Which reminds me: thanks also for limiting your self-expression to my car. The ancient Sages, when they contemplated the destruction of the Temple in Jerusalem almost 2,000 years ago (the anniversary is coming up, as I’m sure you know), proclaimed, “wood and rocks.” Meaning, no matter how awful the loss, the Temple was ultimately only wood and rocks, inanimate things. “Sticks and stones” in the vernacular. Yes, I know full well that you are capable of breaking bones as well. My ancestors’ bones, which lie in an unmarked mass grave in Lithuania, testify to your genocidal capacity. That’s why I’m happy you restricted yourself to the car.

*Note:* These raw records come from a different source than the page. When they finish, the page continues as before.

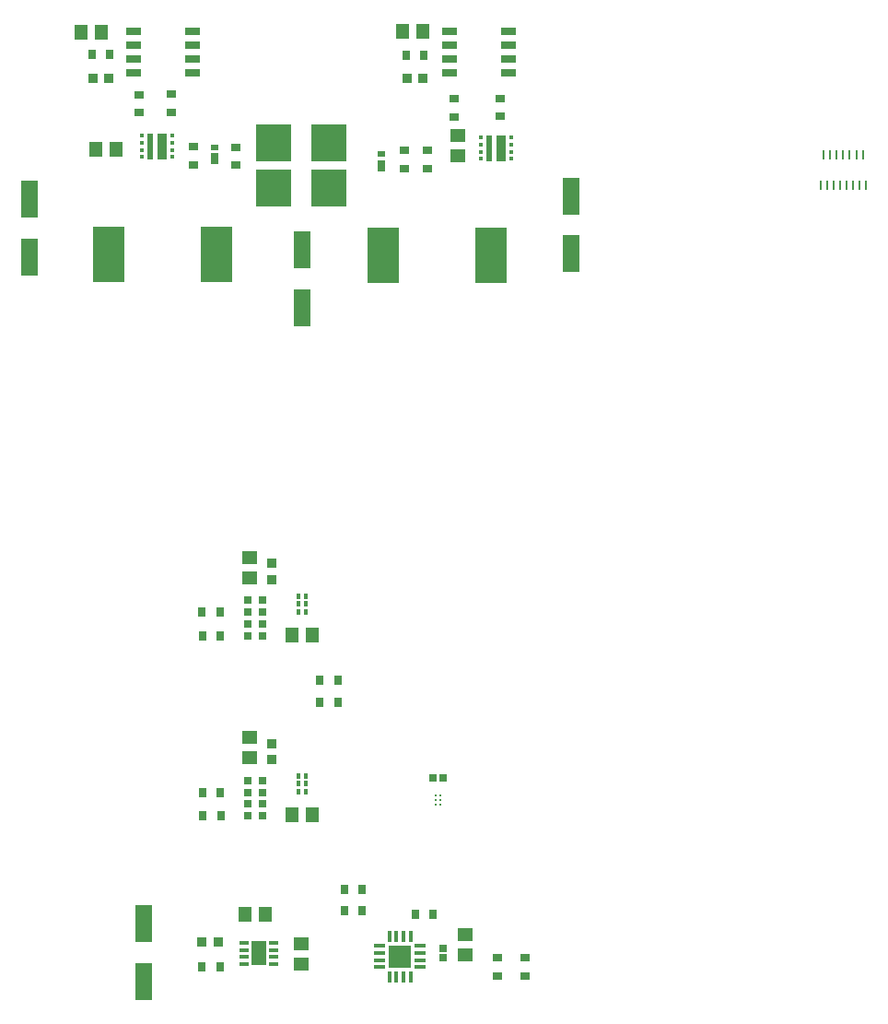
<source format=gbr>
%TF.GenerationSoftware,Altium Limited,Altium Designer,24.0.1 (36)*%
G04 Layer_Color=8421504*
%FSLAX25Y25*%
%MOIN*%
%TF.SameCoordinates,D5D63520-F272-4D0B-AB48-B6EDFC209223*%
%TF.FilePolarity,Positive*%
%TF.FileFunction,Paste,Top*%
%TF.Part,Single*%
G01*
G75*
%TA.AperFunction,SMDPad,CuDef*%
%ADD99O,0.00830X0.03468*%
%ADD100R,0.00832X0.03470*%
%ADD101R,0.05811X0.02563*%
%ADD102R,0.02612X0.02710*%
%TA.AperFunction,BGAPad,CuDef*%
%ADD103C,0.00880*%
%TA.AperFunction,SMDPad,CuDef*%
%ADD104R,0.01273X0.04028*%
%ADD105R,0.04028X0.01273*%
%ADD106R,0.08441X0.08441*%
%ADD107R,0.01485X0.01879*%
%ADD108R,0.05495X0.09078*%
%ADD109R,0.03442X0.01277*%
%ADD110R,0.03384X0.02597*%
%ADD111R,0.13067X0.13264*%
%ADD112R,0.02597X0.03384*%
%TA.AperFunction,BGAPad,CuDef*%
%ADD113R,0.01681X0.01681*%
%TA.AperFunction,SMDPad,CuDef*%
%ADD114R,0.03786X0.09353*%
%ADD115R,0.02030X0.09463*%
%ADD116R,0.11410X0.20466*%
%ADD117R,0.03703X0.03506*%
%ADD118R,0.03005X0.02414*%
%ADD119R,0.02966X0.03951*%
%ADD120R,0.05857X0.13338*%
%ADD121R,0.03735X0.03735*%
%ADD122R,0.05432X0.04841*%
%ADD123R,0.04841X0.05432*%
%ADD124R,0.03735X0.03735*%
%ADD125R,0.02536X0.02693*%
%ADD126R,0.02693X0.02536*%
D99*
X380118Y339657D02*
D03*
X377756D02*
D03*
X375394D02*
D03*
X373031D02*
D03*
X370669D02*
D03*
X368307D02*
D03*
X365945D02*
D03*
X364764Y328634D02*
D03*
X367126D02*
D03*
X369488D02*
D03*
X374213D02*
D03*
X371850D02*
D03*
X376575D02*
D03*
X378937D02*
D03*
D100*
X381299D02*
D03*
D101*
X252076Y384272D02*
D03*
Y379272D02*
D03*
Y374272D02*
D03*
Y369272D02*
D03*
X230721D02*
D03*
Y374272D02*
D03*
Y379272D02*
D03*
Y384272D02*
D03*
X137539D02*
D03*
Y379272D02*
D03*
Y374272D02*
D03*
Y369272D02*
D03*
X116184D02*
D03*
Y374272D02*
D03*
Y379272D02*
D03*
Y384272D02*
D03*
D102*
X157538Y100544D02*
D03*
Y104776D02*
D03*
Y109008D02*
D03*
Y113240D02*
D03*
X163050D02*
D03*
Y109008D02*
D03*
Y104776D02*
D03*
Y100544D02*
D03*
X157538Y165731D02*
D03*
Y169964D02*
D03*
Y174196D02*
D03*
Y178428D02*
D03*
X163050D02*
D03*
Y174196D02*
D03*
Y169964D02*
D03*
Y165731D02*
D03*
D103*
X227096Y107871D02*
D03*
Y106296D02*
D03*
Y104721D02*
D03*
X225521Y107871D02*
D03*
Y106296D02*
D03*
Y104721D02*
D03*
D104*
X216437Y56890D02*
D03*
X213878D02*
D03*
X211319D02*
D03*
X208760D02*
D03*
Y42323D02*
D03*
X211319D02*
D03*
X213878D02*
D03*
X216437D02*
D03*
D105*
X205315Y53445D02*
D03*
Y50886D02*
D03*
Y48327D02*
D03*
Y45768D02*
D03*
X219882D02*
D03*
Y48327D02*
D03*
Y50886D02*
D03*
Y53445D02*
D03*
D106*
X212598Y49606D02*
D03*
D107*
X178543Y115059D02*
D03*
Y112205D02*
D03*
Y109350D02*
D03*
X175787D02*
D03*
Y112205D02*
D03*
Y115059D02*
D03*
X178543Y180020D02*
D03*
Y177165D02*
D03*
Y174311D02*
D03*
X175787D02*
D03*
Y177165D02*
D03*
Y180020D02*
D03*
D108*
X161588Y50754D02*
D03*
D109*
X167080Y46915D02*
D03*
Y49474D02*
D03*
Y52033D02*
D03*
Y54592D02*
D03*
X156095Y46915D02*
D03*
Y49474D02*
D03*
Y52033D02*
D03*
Y54592D02*
D03*
D110*
X214198Y341106D02*
D03*
Y334594D02*
D03*
X249076Y360011D02*
D03*
Y353499D02*
D03*
X232283Y359920D02*
D03*
Y353408D02*
D03*
X222441Y334594D02*
D03*
Y341106D02*
D03*
X137795Y342520D02*
D03*
Y336008D02*
D03*
X129921Y361524D02*
D03*
Y355012D02*
D03*
X118198Y361355D02*
D03*
Y354843D02*
D03*
X153302Y335876D02*
D03*
Y342388D02*
D03*
X248031Y49231D02*
D03*
Y42719D02*
D03*
X257874Y49231D02*
D03*
Y42719D02*
D03*
D111*
X187008Y343768D02*
D03*
Y327430D02*
D03*
X167044Y343768D02*
D03*
Y327430D02*
D03*
D112*
X221391Y375700D02*
D03*
X214879D02*
D03*
X107648Y375984D02*
D03*
X101136D02*
D03*
X147779Y100544D02*
D03*
X141267D02*
D03*
X147688Y109008D02*
D03*
X141177D02*
D03*
X147598Y165731D02*
D03*
X141086D02*
D03*
X147494Y174196D02*
D03*
X140983D02*
D03*
X198942Y74073D02*
D03*
X192430D02*
D03*
X198942Y66140D02*
D03*
X192430D02*
D03*
X183589Y149514D02*
D03*
X190100D02*
D03*
X183589Y141581D02*
D03*
X190100D02*
D03*
X224697Y64764D02*
D03*
X218185D02*
D03*
X147516Y45975D02*
D03*
X141004D02*
D03*
D113*
X242010Y345866D02*
D03*
Y343307D02*
D03*
Y340748D02*
D03*
Y338189D02*
D03*
X252923D02*
D03*
Y340748D02*
D03*
Y343307D02*
D03*
Y345866D02*
D03*
X119346Y346537D02*
D03*
Y343978D02*
D03*
Y341419D02*
D03*
Y338860D02*
D03*
X130260D02*
D03*
Y341419D02*
D03*
Y343978D02*
D03*
Y346537D02*
D03*
D114*
X249175Y342028D02*
D03*
X126512Y342698D02*
D03*
D115*
X244825Y342028D02*
D03*
X122161Y342698D02*
D03*
D116*
X206693Y303150D02*
D03*
X245669D02*
D03*
X146317Y303543D02*
D03*
X107340D02*
D03*
D117*
X146792Y54859D02*
D03*
X141004D02*
D03*
D118*
X205755Y339764D02*
D03*
X145669Y342388D02*
D03*
D119*
X205755Y335630D02*
D03*
X145669Y338254D02*
D03*
D120*
X274704Y324680D02*
D03*
Y303814D02*
D03*
X78500Y323425D02*
D03*
Y302559D02*
D03*
X177165Y305118D02*
D03*
Y284252D02*
D03*
X120079Y61614D02*
D03*
Y40748D02*
D03*
D121*
X220997Y367126D02*
D03*
X215273D02*
D03*
X107254D02*
D03*
X101530D02*
D03*
D122*
X233465Y346616D02*
D03*
Y339317D02*
D03*
X158262Y128789D02*
D03*
Y121490D02*
D03*
Y193976D02*
D03*
Y186677D02*
D03*
X236221Y57706D02*
D03*
Y50407D02*
D03*
X176942Y47076D02*
D03*
Y54375D02*
D03*
D123*
X213500Y384272D02*
D03*
X220799D02*
D03*
X102711Y341509D02*
D03*
X110010D02*
D03*
X97396Y383875D02*
D03*
X104695D02*
D03*
X173516Y101066D02*
D03*
X180815D02*
D03*
X173516Y166027D02*
D03*
X180815D02*
D03*
X163952Y64764D02*
D03*
X156652D02*
D03*
D124*
X166397Y126623D02*
D03*
Y120899D02*
D03*
Y191811D02*
D03*
Y186087D02*
D03*
D125*
X228150Y114093D02*
D03*
X224607D02*
D03*
D126*
X228346Y52658D02*
D03*
Y49114D02*
D03*
%TF.MD5,ebbf193df8f7f2f9988ff5a135d39803*%
M02*

</source>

But back to the broken chip in your brain. What you probably don’t realize is that I actually care for you. I worry about whatever it was you experienced that made you hate me—even though you never met me—and wish I could do something about it.
Love, wrote King Solomon, is as strong as death (Song of Songs, 8:6). As much as you wish to negate my people and me, you will never succeed, because we love life, and, believe it or not, we even love you, you pathetic little person—I mean, come on, you write on people’s cars when they are not looking! We are an exuberant, entrepreneurial, generous, creative people, and whenever you try to put us down with your threats of violence, we will be in your face with our irrepressible joie de vivre, courage, spiritual exaltation, and humor. It takes a lot more than this to knock us down.
Your old friend,
P.S. I was also pleasantly surprised that the Nassau County Police took this whole thing really seriously. I reported your crime, figuring it would just be for the statistics, but they sent out a squad car and two detectives! They will be reviewing a pile of security-camera footage, my friend, so maybe we will get a chance to catch up on things in court.